Bijenbescherming: David Clarinval verdedigt op Europees niveau een ambitieus gezamenlijk standpunt van de gewesten en de federale overheid
Tijdens de gedachtewisseling op de Raad Landbouw en Visserij van maandag 28 juni in Luxemburg, heeft federaal minister van Landbouw David Clarinval het standpunt van België uit de doeken gedaan. Het ging om de bepaling van een doelstelling op het vlak van de bescherming van de honingbij in het kader van de herziening van het Bee Guidance Document van de EFSA uit 2013. Een van de besproken punten betrof de aanvaardbare norm inzake variatie in vitaliteit van de bijenkolonie bij gebruik van gewasbeschermingsmiddelen aan veldranden.
“Ik heb al mijn gewestelijke collega’s bevoegd voor Landbouw en alle ministers van Leefmilieu van het land geraadpleegd en wij zijn het eens geworden over een gemeenschappelijk standpunt, gebaseerd op wetenschappelijke studies. Gisteren heb ik dus het gezamenlijk standpunt van België en zijn gewesten toegelicht”, aldus David Clarinval (MR), federaal minister van Landbouw.
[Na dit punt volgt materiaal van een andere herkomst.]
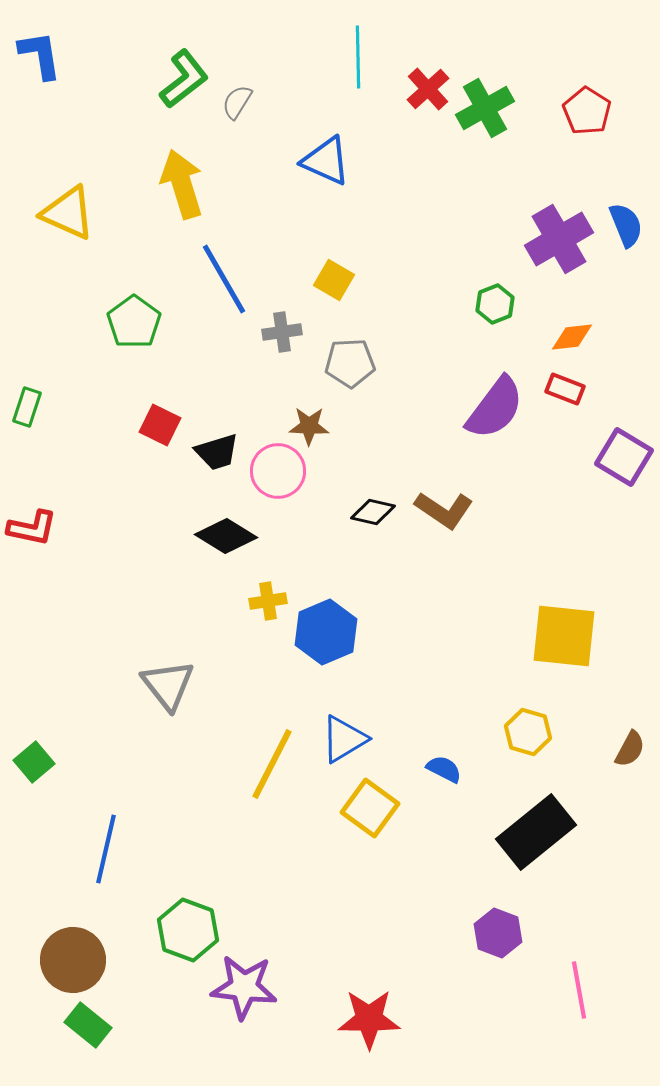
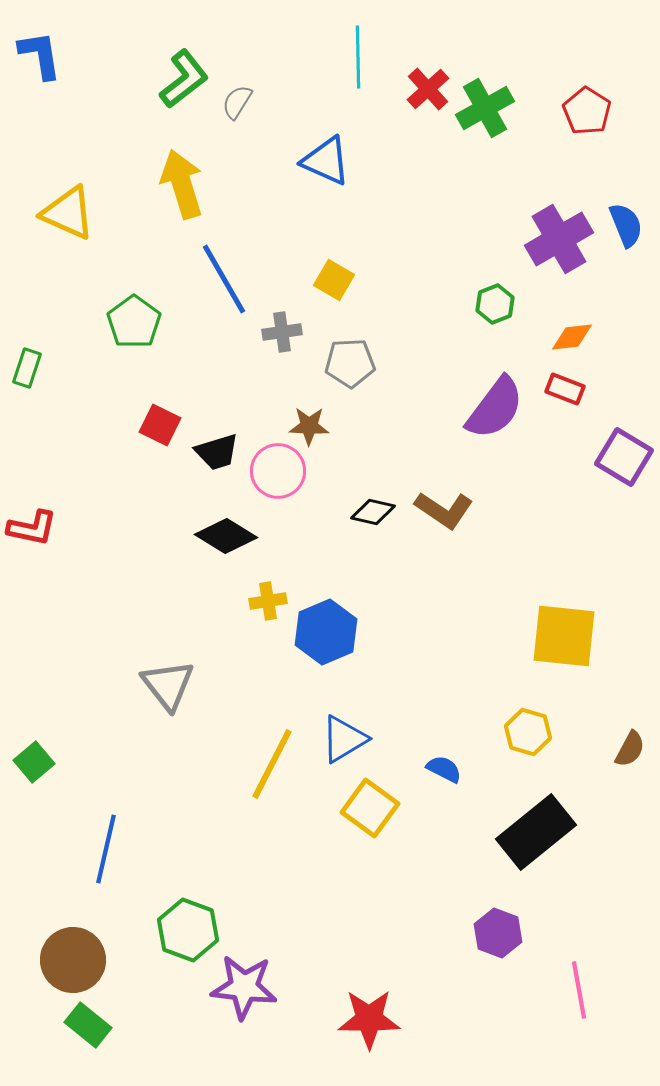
green rectangle at (27, 407): moved 39 px up
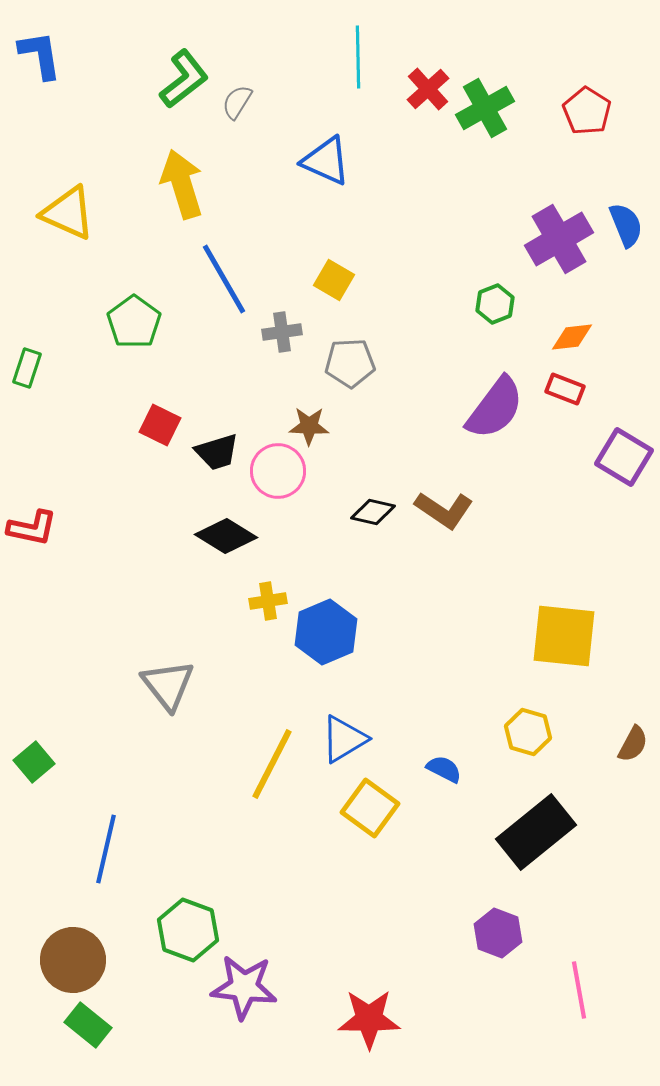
brown semicircle at (630, 749): moved 3 px right, 5 px up
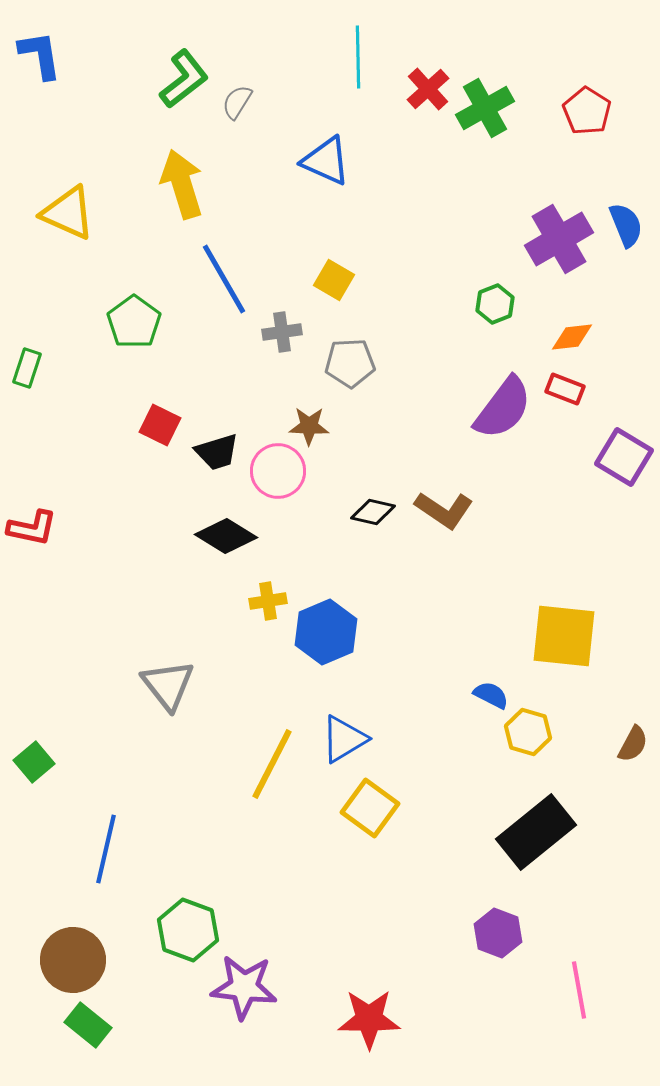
purple semicircle at (495, 408): moved 8 px right
blue semicircle at (444, 769): moved 47 px right, 74 px up
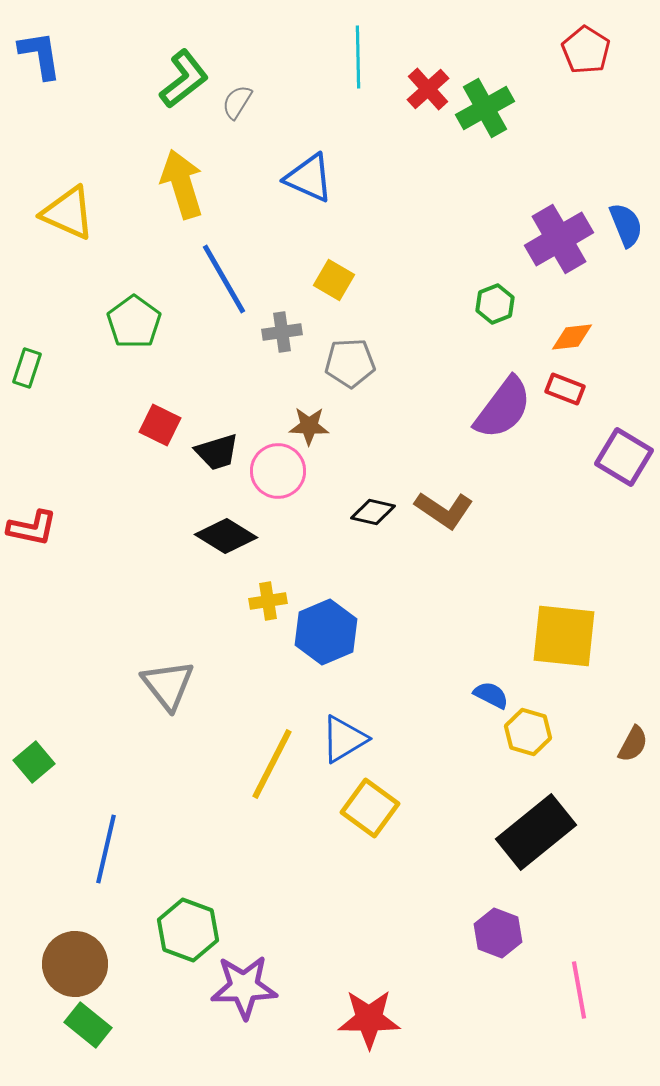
red pentagon at (587, 111): moved 1 px left, 61 px up
blue triangle at (326, 161): moved 17 px left, 17 px down
brown circle at (73, 960): moved 2 px right, 4 px down
purple star at (244, 987): rotated 8 degrees counterclockwise
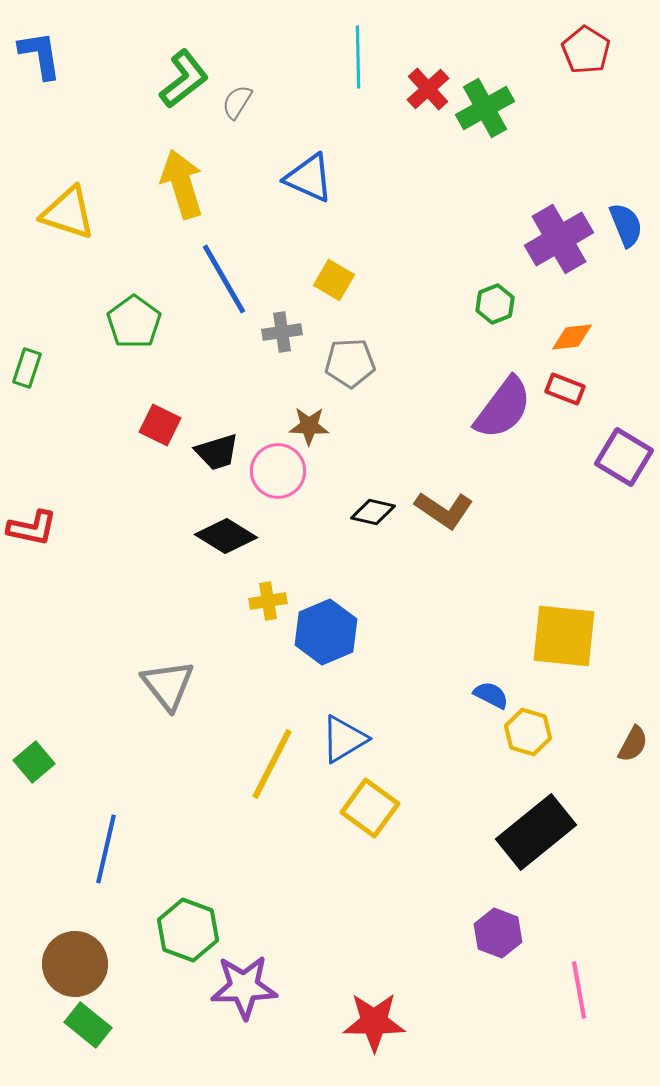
yellow triangle at (68, 213): rotated 6 degrees counterclockwise
red star at (369, 1019): moved 5 px right, 3 px down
Het proces voor de toelating van gewasbeschermingsmiddelen omvat een risico-evaluatie die aantoont dat hun gebruik geen schadelijke gevolgen heeft voor de gezondheid van mens of dier, noch een onaanvaardbare impact op het leefmilieu. Een van de geanalyseerde risico’s is het effect op de vitaliteit van de bijenkolonie.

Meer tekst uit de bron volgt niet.